Kernel Architectures: Monolithic vs. Microkernel
A central, enduring design debate concerns how much code should run in the privileged kernel.
- Monolithic kernels put everything — scheduler, memory manager, file systems, drivers — in one large privileged program. Fast, because components call each other directly, but a bug anywhere can crash the whole system. Linux is the great monolithic kernel.
- Microkernels keep only the bare minimum in privileged mode (scheduling, memory, inter-process communication) and push file systems, drivers, and services out into ordinary user-mode processes.

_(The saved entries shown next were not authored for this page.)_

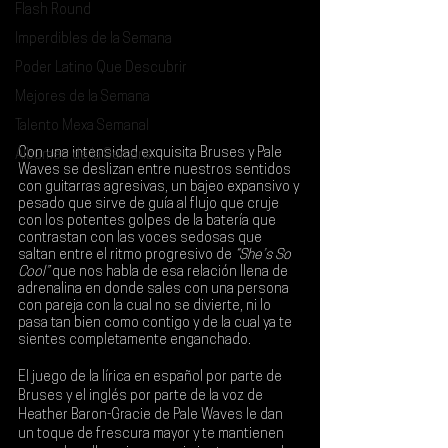
Flash Round
Imperdibles de la Semana
Poder Latino Que Descubrir
Mejores de la Semana
Talento Mexa Semanal
Con una intensidad exquisita 
Bruses 
y 
Pale 
Álbumes de la Semana
Waves
 se deslizan entre nuestros sentidos 
con guitarras agresivas, un bajeo expansivo y 
pesado que sirve de guía al flujo que cruje 
con los potentes golpes de la batería que 
contrastan con las voces sedosas que 
saltan entre el ritmo progresivo de 
“She’s So 
Cool”
 que nos habla de esa relación llena de 
adrenalina en donde sales con una persona 
con pareja con la cual no se divierte, ni lo 
pasa tan bien como contigo y de la cual ya te 
sientes completamente enganchado.
El juego de la lírica en español por parte de 
Bruses y el inglés por parte de la voz de 
Heather Baron-Gracie de Pale Waves le dan 
un toque de frescura mayor y te mantienen 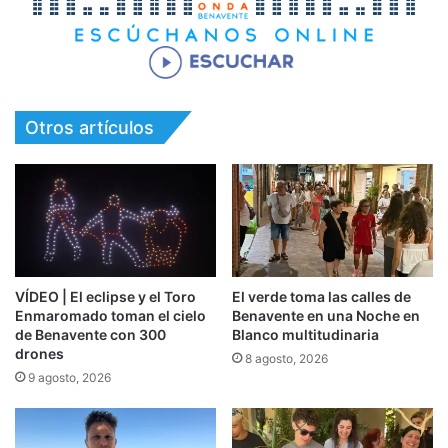
Otros artículos
VÍDEO | El eclipse y el Toro
El verde toma las calles de
Enmaromado toman el cielo
Benavente en una Noche en
de Benavente con 300
Blanco multitudinaria
drones
8 agosto, 2026
9 agosto, 2026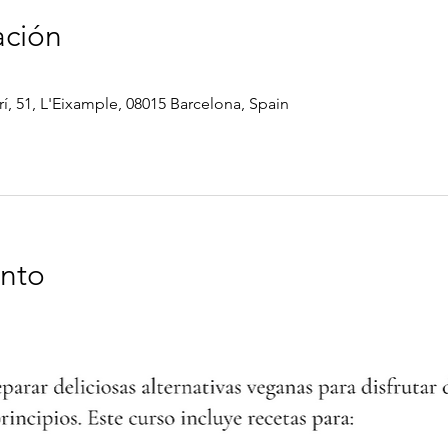
ación
í, 51, L'Eixample, 08015 Barcelona, Spain
ento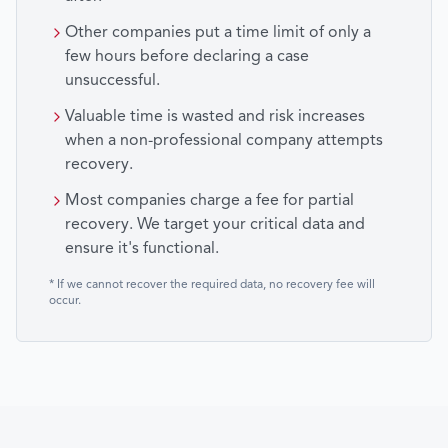
Other companies put a time limit of only a
few hours before declaring a case
unsuccessful.
Valuable time is wasted and risk increases
when a non-professional company attempts
recovery.
Most companies charge a fee for partial
recovery. We target your critical data and
ensure it's functional.
* If we cannot recover the required data, no recovery fee will
occur.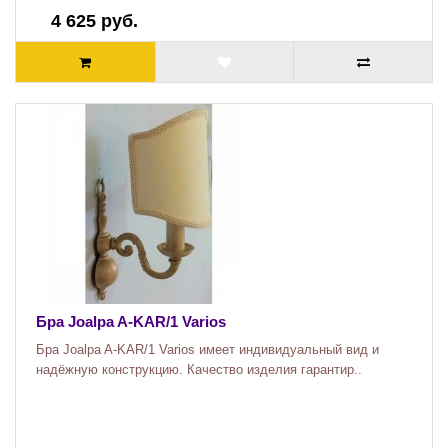
4 625 руб.
Бра Joalpa A-KAR/1 Varios
Бра Joalpa A-KAR/1 Varios имеет индивидуальный вид и
надёжную конструкцию. Качество изделия гарантир..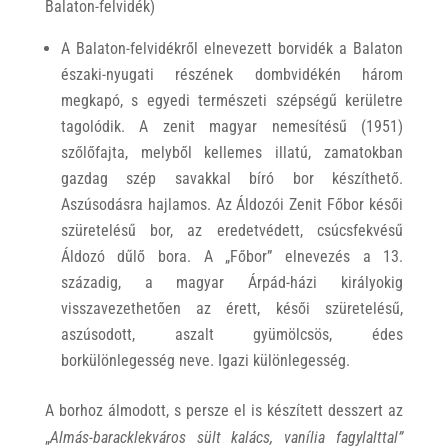
Balaton-felvidék)
A Balaton-felvidékről elnevezett borvidék a Balaton
északi-nyugati részének dombvidékén három
megkapó, s egyedi természeti szépségű kerületre
tagolódik. A zenit magyar nemesítésű (1951)
szőlőfajta, melyből kellemes illatú, zamatokban
gazdag szép savakkal bíró bor készíthető.
Aszúsodásra hajlamos. Az Áldozói Zenit Főbor késői
szüretelésű bor, az eredetvédett, csúcsfekvésű
Áldozó dűlő bora. A „Főbor” elnevezés a 13.
századig, a magyar Árpád-házi királyokig
visszavezethetően az érett, késői szüretelésű,
aszúsodott, aszalt gyümölcsös, édes
borkülönlegesség neve. Igazi különlegesség.
A borhoz álmodott, s persze el is készített desszert az
„
Almás-baracklekváros sült kalács, vanília fagylalttal”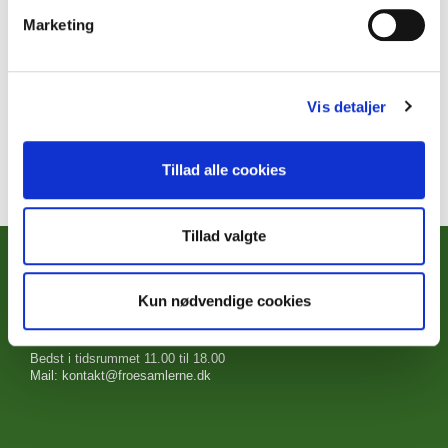
Velegnet til supper, salater og æggeretter.
Marketing
Oprindelse: Frøposen.
1 tsk frø i posen
Vis detaljer
Høstet 2024 Bedst før 2027
Tillad alle cookies
Tillad valgte
Foreningen Frøsamlerne
Drøwten 9
Kun nødvendige cookies
8830 Tjele
Mobil: 93 99 80 99
Bedst i tidsrummet 11.00 til 18.00
Mail: kontakt@froesamlerne.dk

More robust and modular — a crashed driver need not crash the kernel — but historically slower due to the overhead of constant message-passing between components.
This debate produced one of computing’s most famous public arguments, the 1992 Tanenbaum–Torvalds debate, in which Andrew Tanenbaum (author of the MINIX microkernel) declared Linux’s monolithic design “obsolete.” Linux won the market decisively; microkernel ideas survived in macOS’s Mach foundation (see The macOS Lineage), QNX, seL4, and embedded systems where verifiable robustness matters more than raw speed.
Dead End: The Pure Microkernel Performance Promise
The pure microkernel was, for a time, the academically favored future. The first-generation microkernels of the late 1980s and early 1990s — Mach being the prominent example — promised that the modularity and robustness of moving services to user space would come at acceptable cost. In practice the performance penalty of the constant inter-process communication was severe enough that the pure model lost the mainstream argument; even systems built on Mach, like macOS, fold large amounts of traditionally microkernel-external code back into the kernel for speed. Later “second-generation” designs (L4 and its descendants) cut the IPC overhead dramatically and rehabilitated the approach in high-assurance niches, but the sweeping promise that microkernels would replace monolithic systems on the desktop and server never arrived. The lesson is recurrent in systems design: architectural elegance does not automatically beat the brute performance of fewer boundaries to cross.